### Assignment:
What lines of the listing include the string "output"? Show them all.

### Dataset entries:
################
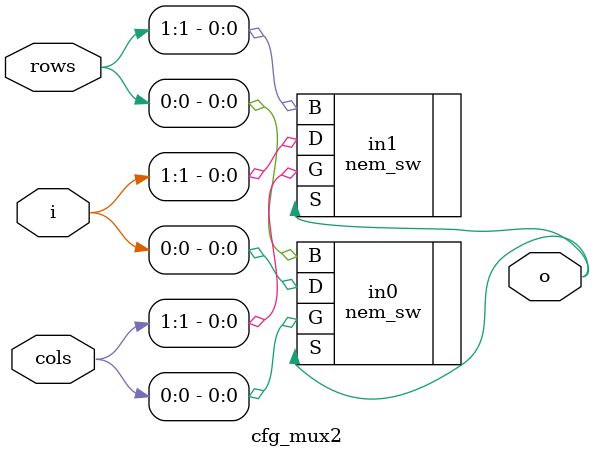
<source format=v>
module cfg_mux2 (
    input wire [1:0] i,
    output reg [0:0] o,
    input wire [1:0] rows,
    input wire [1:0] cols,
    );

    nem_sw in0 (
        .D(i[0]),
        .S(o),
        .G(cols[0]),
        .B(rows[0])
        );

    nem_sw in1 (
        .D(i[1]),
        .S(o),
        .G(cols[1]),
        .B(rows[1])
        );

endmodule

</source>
################
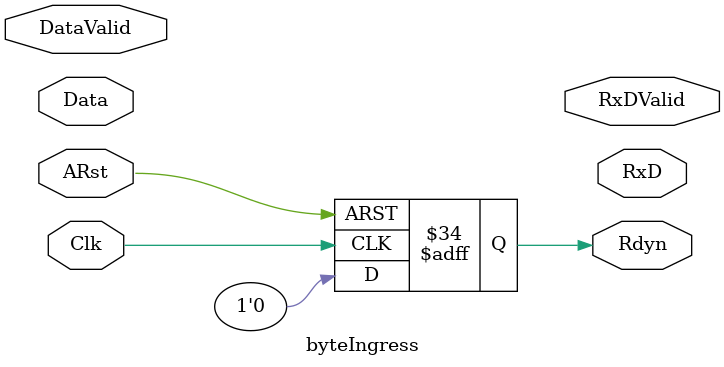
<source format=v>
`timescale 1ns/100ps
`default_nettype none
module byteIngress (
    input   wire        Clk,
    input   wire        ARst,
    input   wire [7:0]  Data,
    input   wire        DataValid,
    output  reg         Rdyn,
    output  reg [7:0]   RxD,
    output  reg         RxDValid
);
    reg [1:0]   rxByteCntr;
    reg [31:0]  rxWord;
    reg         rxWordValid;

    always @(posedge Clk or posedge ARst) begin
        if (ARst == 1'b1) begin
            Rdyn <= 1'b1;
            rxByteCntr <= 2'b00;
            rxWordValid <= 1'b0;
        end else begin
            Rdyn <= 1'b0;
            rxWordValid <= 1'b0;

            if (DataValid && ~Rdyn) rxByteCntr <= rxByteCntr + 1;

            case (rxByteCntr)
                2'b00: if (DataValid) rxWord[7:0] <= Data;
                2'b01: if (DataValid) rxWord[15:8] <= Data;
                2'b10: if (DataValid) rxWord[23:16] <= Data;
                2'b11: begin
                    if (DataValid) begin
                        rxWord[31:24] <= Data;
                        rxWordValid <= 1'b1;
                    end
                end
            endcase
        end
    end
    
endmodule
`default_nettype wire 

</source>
################
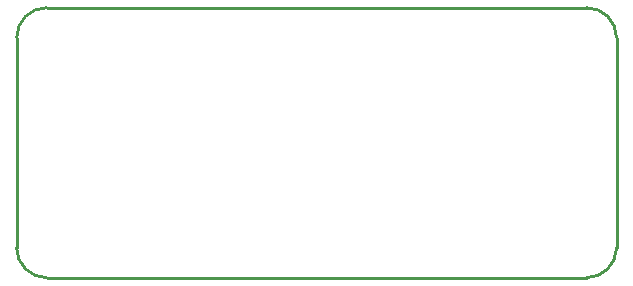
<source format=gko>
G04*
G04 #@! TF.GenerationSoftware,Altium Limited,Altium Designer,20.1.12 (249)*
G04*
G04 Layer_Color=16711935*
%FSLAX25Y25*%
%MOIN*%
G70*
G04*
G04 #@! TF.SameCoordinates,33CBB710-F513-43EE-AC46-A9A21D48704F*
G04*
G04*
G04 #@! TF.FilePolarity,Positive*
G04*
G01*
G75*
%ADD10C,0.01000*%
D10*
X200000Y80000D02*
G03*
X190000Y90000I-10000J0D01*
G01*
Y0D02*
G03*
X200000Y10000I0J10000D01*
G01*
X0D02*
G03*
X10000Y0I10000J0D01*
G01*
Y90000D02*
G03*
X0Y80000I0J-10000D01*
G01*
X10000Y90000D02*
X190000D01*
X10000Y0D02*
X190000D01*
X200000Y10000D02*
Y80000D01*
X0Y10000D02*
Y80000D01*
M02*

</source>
################
### The completed task:
    output reg [0:0] o,
    output  reg         Rdyn,
    output  reg [7:0]   RxD,
    output  reg         RxDValid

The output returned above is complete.